- Document:
━━━━━━━━━━━━━━━━━━━━

At least 9 dead as typhoon hits northern Japan

By MARI YAMAGUCHI - Associated Press 31 August 2016, 12:00AM

At least nine elderly people were killed when their nursing home was flooded in northern Japan after Typhoon Lionrock dumped heavy rains on the area.

The bodies of all nine residents were found at a nursing home in the town of Iwaizumi in Iwate prefecture, when police were checking another facility in the flooded neighborhood, said Takehiro Hayashijiri, an official at a prefectural disaster management division.

Hayashijiri said identity of the bodies or other details, including whereabouts of their caretakers, were not known. NHK said the nursing home was for the residents with dementia.

Japan's NHK national broadcaster said authorities have found two more bodies in another town in Iwate.

Its footage showed the nursing home partially buried in mud, surrounded by debris apparently washed down from the mountains. A car by the home was turned upside down.

"We're making a government-wide effort to assess the extent of damage," Chief Cabinet Secretary Yoshihide Suga told reporters.

The government sent Self-Defense Forces to help in the rescue and cleanup of the damage caused by the typhoon.

At least two rivers swollen by the typhoon broke through their banks, flooding areas in northern Japan.

━━━━━━━━━━━━━━━━━━━━

- Dataset records:

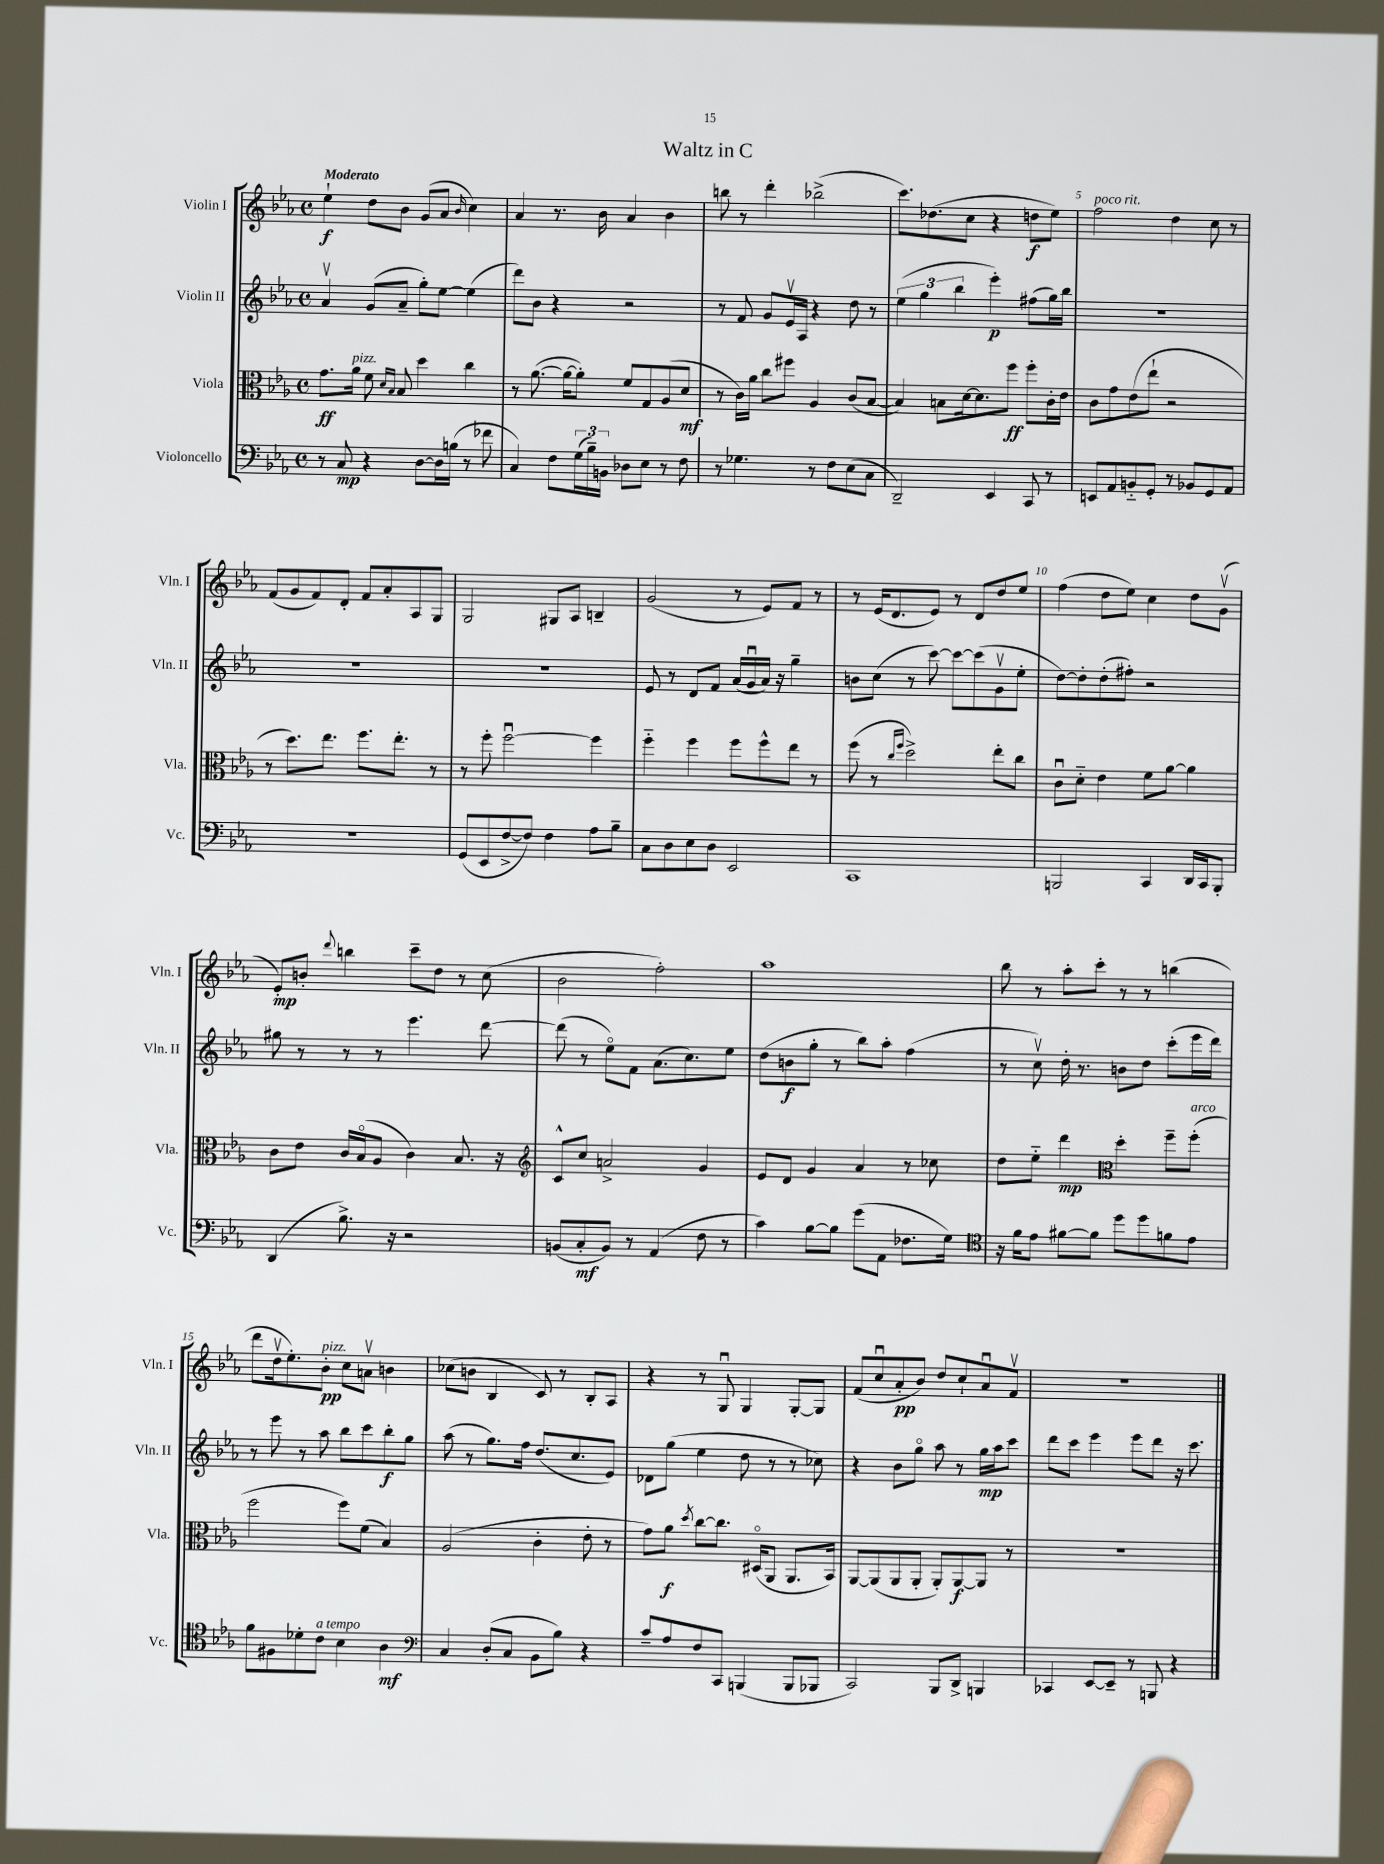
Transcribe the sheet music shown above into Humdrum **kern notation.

**kern	**kern	**kern	**kern
*staff4	*staff3	*staff2	*staff1
*clefF4	*clefC3	*clefG2	*clefG2
*k[b-e-a-]	*k[b-e-a-]	*k[b-e-a-]	*k[b-e-a-]
*M4/4	*M4/4	*M4/4	*M4/4
*met(c)	*met(c)	*met(c)	*met(c)
8r	8.g	4a-v	4ee-`
8C	.	.	.
.	16a-	.	.
4r	8f	(8g	8dd
.	16qqd	.	.
.	16qqB-	.	.
.	8B-	8a-~	8b-
[8D	4dd	8gg')	(8g
16D]	.	[8ee-	8a-
(16B	.	.	.
.	.	.	16qqb-
8r	4cc	(4ee-]	4cc)
8f-	.	.	.
=	=	=	=
4C)	8r	8ddd)	4a-
.	([8.a-	8b-	.
8F	.	4r	8.r
.	16a-_	.	.
(24G	8a-'])	.	.
24B-~)	.	.	.
.	.	.	16b-
24BB	.	.	.
8D-	8f	2r	4a-
8E-	8G	.	.
8r	(8A-	.	4b-
8F	8d	.	.
=	=	=	=
8r	8r	8r	8bb
4.G-	16c)	8f	8r
.	16a-	.	.
.	8cc	8g	4ddd'
.	8ff#	16e-v	.
.	.	16A-	.
8r	4A-	4r	(2bb-^
8F	.	.	.
(8E-	(8c	8dd	.
8C	[8B-	8r	.
=	=	=	=
2DD~)	4B-])	(6ee-	8.ccc)
.	.	6gg	.
.	.	.	(8.dd-
.	8B	.	.
.	.	6bb-	.
.	[16d	.	8cc
.	8.d]	.	.
4EE-	.	4eee-')	4r
.	8ff	.	.
8CC	8ff'	(8ff#	8dd
8r	16c'	16gg)	8ee-)
.	16e-	16bb-	.
=	=	=	=
8EE	8c	1r	2ff
8AA-	8g	.	.
8BB'~	(8e-	.	.
8GG'	8ee-`	.	.
8r	2r	.	4dd
8BB-	.	.	.
8GG	.	.	8cc
8AA-	.	.	8r
=	=	=	=
1r	8r	1r	(8f
.	8.dd)	.	8g
.	.	.	8f)
.	8.ee-	.	.
.	.	.	8d'
.	8.ff	.	8f
.	.	.	8a-'
.	8.ee-'	.	.
.	.	.	8A-
.	8r	.	8G
=	=	=	=
(8GG	8r	1r	2G
8EE-	8ff'	.	.
[8F^	[2ffu	.	.
8F])	.	.	.
4F	.	.	8G#
.	.	.	8A-
8A-	4ff]	.	4B~
8B-~	.	.	.
=	=	=	=
8C	4ff'~	8e-	(2g
8D	.	8r	.
8E-	4ff	8d	.
8D	.	8f	.
2EE-	8ff	(16a-	8r
.	.	16gu	.
.	8ff^^	16a-)	8e-)
.	.	16r	.
.	8ee-	4gg~	8f
.	8r	.	8r
=	=	=	=
1CC	(8ff	8b	8r
.	8r	(8cc	(16e-
.	.	.	8.d
.	16qqcc	.	.
.	16qqff	.	.
.	2dd^)	8r	.
.	.	[8ccc)	8e-)
.	.	8ccc_	8r
.	.	(8ccc]	8d
.	8ee-'	8gv	8dd
.	8cc	8ee-'	8ee-
=	=	=	=
2BBB	8cu	[8dd)	(4ff
.	8d'~	8dd']	.
.	4e-	(8dd'	8dd
.	.	8ff#')	8ee-)
4CC	8f	2r	4cc
.	[8a-	.	.
16DD	4a-]	.	8dd
16CC	.	.	.
8BBB'	.	.	(8gv
=	=	=	=
(4DD	8c	8gg#	8e-')
.	8e-	8r	8b'
.	.	.	8qqddd
8.B-^)	16c	8r	4bb
.	(16B-o	.	.
.	8A-	8r	.
16r	.	.	.
2r	4c)	4.eee-	8ccc~
.	.	.	8dd
.	8.B-	.	8r
.	.	[8ddd	(8cc
.	16r	.	.
=	=	=	=
*	*clefG2	*	*
(8BB	8c^^	(8ddd]	2b-
8C'	8cc	8r	.
8BB)	2a^	8ee-o)	.
8r	.	8f	.
(4AA-	.	(8.a-	2ff')
.	.	8.cc)	.
8F	4g	.	.
8r	.	8ee-	.
=	=	=	=
4c)	8e-	(8dd	1aa-
.	8d	8b	.
[8B-	4g	8gg'	.
8B-]	.	8r	.
(8g	4a-	8bb-)	.
8AA-	.	8aa-'	.
8.F-	8r	(4ff	.
.	8cc-	.	.
16G)	.	.	.
=	=	=	=
*clefC4	*	*	*
16r	8dd	8r	8bb-
16f	.	.	.
8e-	8ee-'~	8ccv)	8r
[8f#	4ddd	16dd'	8aa-'
.	.	8.r	.
8f#]	.	.	8ccc'
*	*clefC3	*	*
8dd	4dd'	8b	8r
8dd	.	8dd	8r
8f	8ff~	(8ccc'	(4bb
8e-	(8ff'	16eee-	.
.	.	16ddd)	.
=	=	=	=
8f	2ff	8r	8ddd
8F#	.	8eee-	16ddv
.	.	.	8.ee-')
8d-'	.	8r	.
8c	.	8aa-	8b-'
4B-	8ff)	8bb-	8cc
.	(8f	8ccc	8av
4A-	4B-)	8bb-'	4b
.	.	8gg	.
=	=	=	=
*clefF4	*	*	*
4C	(2A-	(8aa-	(8cc-
.	.	8r	8b
(8D'	.	8.gg)	4B-
8C	.	.	.
.	.	16ff	.
8BB-	4c'	(8.dd	8c)
8B-)	.	.	8r
.	.	8.cc	.
4r	8e-'	.	8B-'
.	8r	8e-)	8A-
=	=	=	=
8c~	8g)	8d-	4r
8A-	8a-	(8gg	.
.	8qdd	.	.
8F	[8cc	4ee-	8r
8CC	8.cc]	.	8Gu
(4BBB	.	8dd	4G
.	(16D#o	.	.
.	8AA-	8r	.
8BBB	8.AA-	8r	[8G'
8BBB-	.	8cc-)	8G]
.	16BB-)	.	.
=	=	=	=
2CC)	[8AA-	4r	(8f
.	(8AA-]	.	8ccu
.	8AA-	8b-	8a-'
.	8AA-'	8ggo	8b-)
8BBB-	8AA-')	8aa-	8dd
8DD^	[8AA-	8r	8cc`
4BBB	8AA-]	16gg	8a-u
.	.	16aa-	.
.	8r	8ccc	8fv
=	=	=	=
4CC-	1r	8ddd	1r
.	.	8ccc	.
[8EE-	.	4eee-	.
8EE-~]	.	.	.
8r	.	8eee-	.
8BBB	.	8ddd	.
4r	.	16r	.
.	.	8.ccc	.
==	==	==	==
*-	*-	*-	*-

━━━━━━━━━━━━━━━━━━━━

- What this exercise asks:
1. Rewrite the typhoon article starting with "The bodies of" and going on through "Suga told reporters.", putting "wreckage" in place of "debris".
2. Extend the typhoon article, picking up right after its final sentence.
The material has no connection to the typhoon article.

- Task-by-task outputs:
1.
The bodies of all nine residents were found at a nursing home in the town of Iwaizumi in Iwate prefecture, when police were checking another facility in the flooded neighborhood, said Takehiro Hayashijiri, an official at a prefectural disaster management division.

Hayashijiri said identity of the bodies or other details, including whereabouts of their caretakers, were not known. NHK said the nursing home was for the residents with dementia.

Japan's NHK national broadcaster said authorities have found two more bodies in another town in Iwate.

Its footage showed the nursing home partially buried in mud, surrounded by wreckage apparently washed down from the mountains. A car by the home was turned upside down.

"We're making a government-wide effort to assess the extent of damage," Chief Cabinet Secretary Yoshihide Suga told reporters.

2.
The embankments gave way before dawn on Wednesday on the northern island of Hokkaid, said NHK, quoting Japan's Ministry of Land, Infrastructure and Tourism.

Authorities in the town of Minami-furano are reporting many people trapped in houses and shelters by flooding from the Sorachi river, NHK said.

Aerial photos from Kyodo News service also showed serious flooding south of Hokkaido in Iwate prefecture on Honshu, Japan's main island.

Typhoon Lionrock slammed into northern Japan on Tuesday evening, hitting an area still recovering from the 2011 tsunami.

The Fire and Disaster Management Agency said at least three people were injured in three northern prefectures — Aomori, Akita and Miyagi since Tuesday.

It made landfall near the city of Ofunato, 500 kilometers (310 miles) northeast of Tokyo late Tuesday before moving away from Japan. It's the first time a typhoon has made landfall in the northern region since 1951, when the Japan Meteorological Agency started keeping records.

More than 170,000 people were subject to evacuation, including 38,000 in Ofunato, according to the Fire and Disaster Management Agency. More than 10,000 homes in the northern region were without electricity, with power lines damaged from the winds.

The scene of large parts of northern Japan covered with muddy water was a shocking reminder of the tsunami disaster that struck the region five years ago.

Iwate, hardest-hit by the typhoon, is one of the areas still recovering from the tsunami damage.

The March 2011 earthquake and tsunami left more than 18,000 people dead in the wide swaths of Japan's northern coast, including 340 in Ofunato.

At the Fukushima nuclear power plant, decimated by the 2011 disaster, some outdoor decommissioning work was suspended as a precaution.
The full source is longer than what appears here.